Bounding box coordinate data:

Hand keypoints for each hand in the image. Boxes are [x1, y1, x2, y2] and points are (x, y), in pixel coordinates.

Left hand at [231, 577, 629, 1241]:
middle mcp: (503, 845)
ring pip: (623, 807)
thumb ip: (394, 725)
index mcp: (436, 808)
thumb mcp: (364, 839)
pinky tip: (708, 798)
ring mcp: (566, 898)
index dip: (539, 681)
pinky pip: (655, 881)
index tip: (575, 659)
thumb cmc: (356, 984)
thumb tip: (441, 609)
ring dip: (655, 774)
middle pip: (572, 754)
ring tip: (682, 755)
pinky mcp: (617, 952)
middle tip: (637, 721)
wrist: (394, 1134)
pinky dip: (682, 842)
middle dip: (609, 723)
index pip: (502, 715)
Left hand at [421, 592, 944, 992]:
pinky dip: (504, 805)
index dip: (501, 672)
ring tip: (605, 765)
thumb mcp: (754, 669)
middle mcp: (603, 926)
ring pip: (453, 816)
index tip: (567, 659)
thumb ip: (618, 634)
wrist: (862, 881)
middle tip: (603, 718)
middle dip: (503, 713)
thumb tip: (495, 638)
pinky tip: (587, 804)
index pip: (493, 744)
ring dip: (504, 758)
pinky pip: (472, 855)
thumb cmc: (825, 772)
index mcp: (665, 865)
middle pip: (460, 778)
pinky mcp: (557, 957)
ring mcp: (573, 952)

▸ **About this exercise**:
Give all the records again. Match them exactly.

▸ **Response area**:
Hand keypoints for each hand in the image. Boxes are [x1, y1, x2, y2] and points are (x, y), in pixel coordinates.

Left hand at [231, 577, 629, 1241]:
middle mcp: (503, 845)
ring pip: (623, 807)
thumb ip: (394, 725)
index mcp: (436, 808)
thumb mcp: (364, 839)
pinky tip: (708, 798)
ring mcp: (566, 898)
index dip: (539, 681)
pinky pip: (655, 881)
index tip: (575, 659)
thumb cmc: (356, 984)
thumb tip: (441, 609)
ring dip: (655, 774)
middle pip: (572, 754)
ring tip: (682, 755)
pinky mcp: (617, 952)
middle tip: (637, 721)
wrist: (394, 1134)
pinky dip: (682, 842)
middle dip: (609, 723)
index pip: (502, 715)
Left hand at [421, 592, 944, 992]:
pinky dip: (504, 805)
index dip: (501, 672)
ring tip: (605, 765)
thumb mcp: (754, 669)
middle mcp: (603, 926)
ring pip: (453, 816)
index tip: (567, 659)
thumb ip: (618, 634)
wrist: (862, 881)
middle tip: (603, 718)
middle dip: (503, 713)
thumb tip: (495, 638)
pinky tip: (587, 804)
index pip: (493, 744)
ring dip: (504, 758)
pinky pip: (472, 855)
thumb cmc: (825, 772)
index mcp: (665, 865)
middle pip: (460, 778)
pinky mcp: (557, 957)
ring mcp: (573, 952)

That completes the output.